For the priests did not give up their wives: they continued to marry; they also continued to present their sons to benefices. In a word, the law became, like most of the mediæval laws, ineffectual, because there was no means of enforcing it and the opinion of the people was against it. On the one hand, there was the danger of the priesthood becoming an hereditary caste, and of benefices descending as by right from father to son—a danger which the subsequent history of the Anglican Church shows to have been imaginary or exaggerated; on the other hand, there were the great dangers resulting from the enforced suppression of the most powerful passion, the most overwhelming of all passions, in some men simply irresistible, by denying the natural custom of wedlock.
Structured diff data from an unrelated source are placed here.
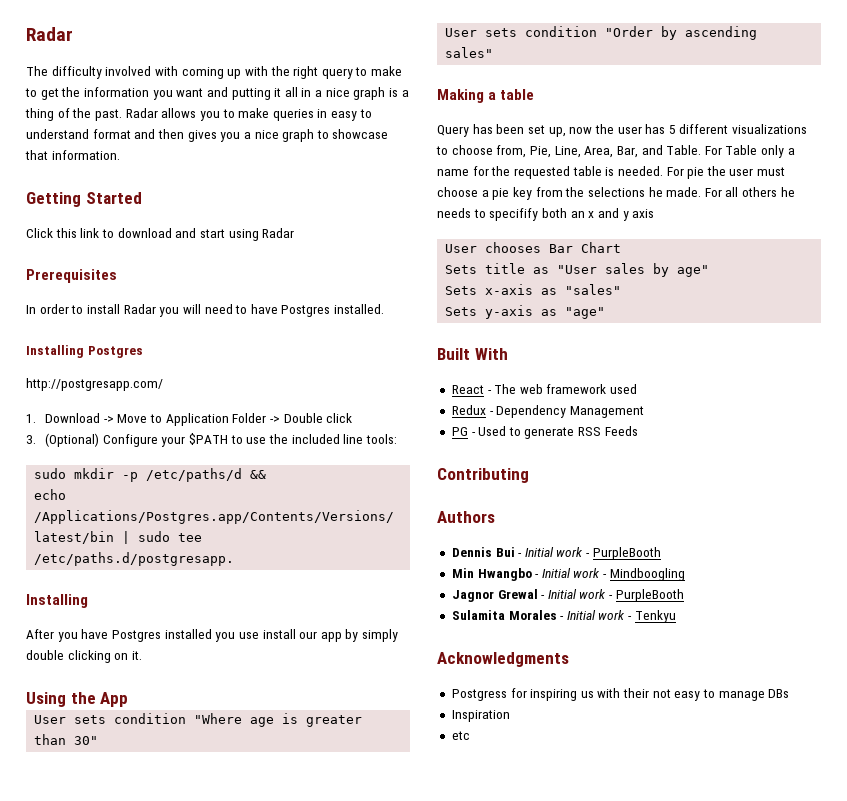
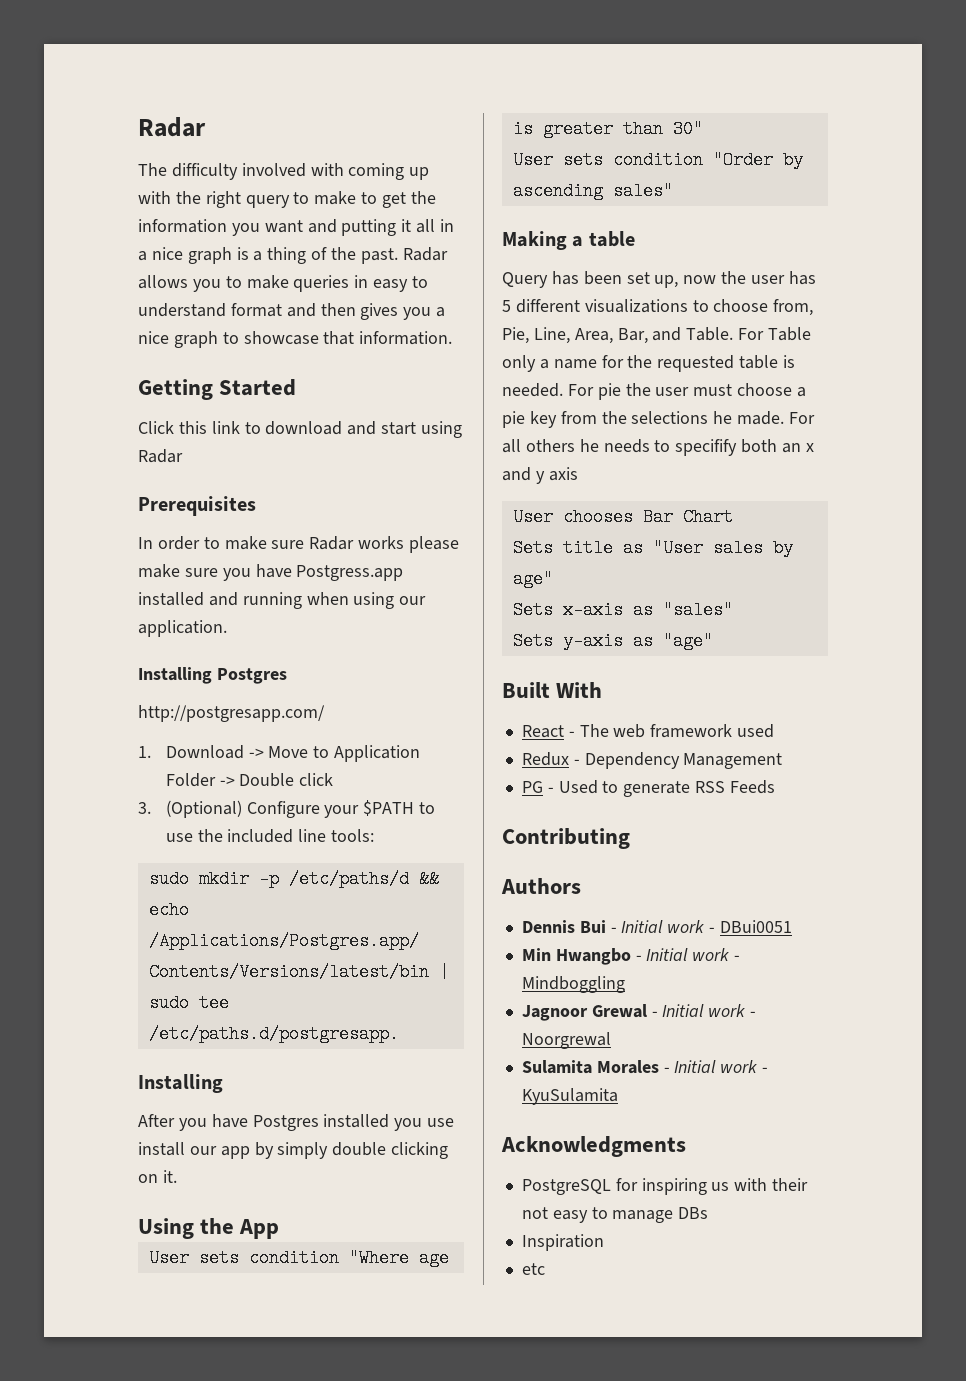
[86,304,385,317] install Radar you will need to have Postgres installed. -> [224,536,460,553] [138,564,404,581] [138,592,427,609] [138,620,227,637] make sure Radar works please make sure you have Postgress.app installed and running when using our application.
[592,547,661,560] PurpleBooth -> [719,920,792,933] DBui0051
[609,568,685,581] [451,590,494,602] Mindboogling // Jagnor -> [521,976,625,993] [521,1005,588,1021] Mindboggling // Jagnoor
[615,589,684,602] PurpleBooth -> [521,1032,611,1049] Noorgrewal
[634,610,676,623] Tenkyu -> [521,1088,618,1105] KyuSulamita
[451,689,507,701] Postgress -> [521,1179,611,1195] PostgreSQL

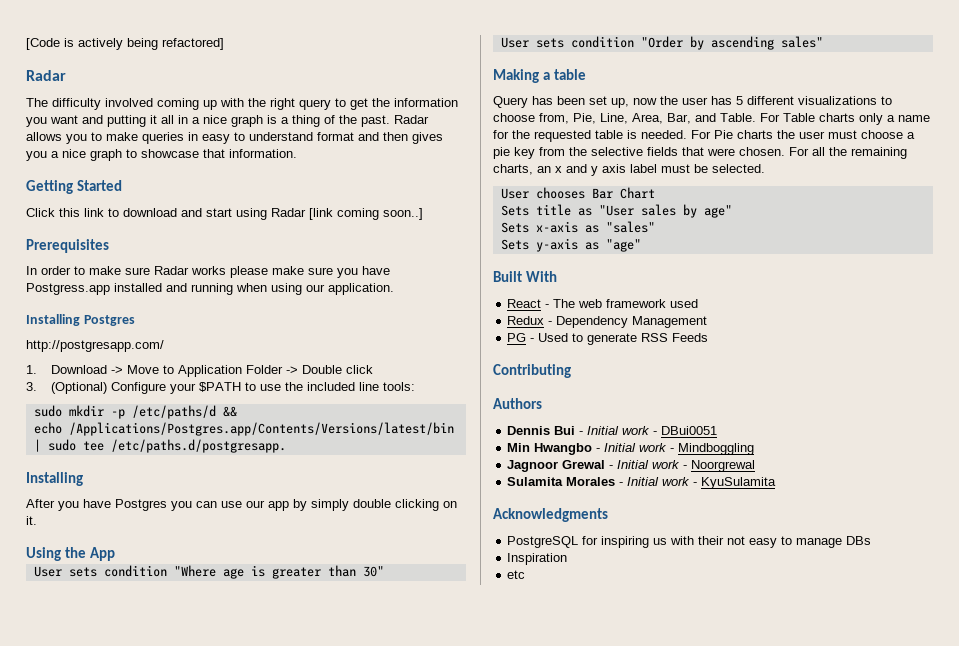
(138, 127) none -> [26,38,224,50] [Code is actively being refactored] //
[310,163,344,176] with -> (153, 102) none
[314,191,378,205] make to -> (346, 102) none
(183, 456) none -> [309,208,423,220] [link coming soon..]
[323,1114,455,1131] [138,1142,185,1156] installed you use install -> [171,501,242,511] you can use
(812, 334) none -> [819,113,855,122] charts
[597,383,621,400] pie -> [714,130,773,139] Pie charts
[631,411,816,425] [502,439,778,456] selections he made. For all others he needs to specifify both -> [591,147,907,159] [493,164,533,175] selective fields that were chosen. For all the remaining charts,
(578, 474) none -> [630,164,765,173] label must be selected.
And as history abundantly proves, these dangers were not imaginary.
As to the quarrel between Henry and Anselm, that belongs to the history of the country rather than to that of London.
[CHAPTER IX]
SOCIAL LIFE
Let us pass on to consider the daily life of the people. To begin with, they were a busy people; there were no idle men: everybody followed some pursuit; there were the wholesale merchants, the retailers, and the craftsmen. I have submitted a rough division of London streets into belts. In thinking of the aspect of the City, understand that there were no shops in the streets at all; nor was there any crying of things up and down the streets. All the retail trade was carried on in the markets, West Chepe and East Chepe, and the wholesale trade was conducted in Thames Street beside the quays and the warehouses.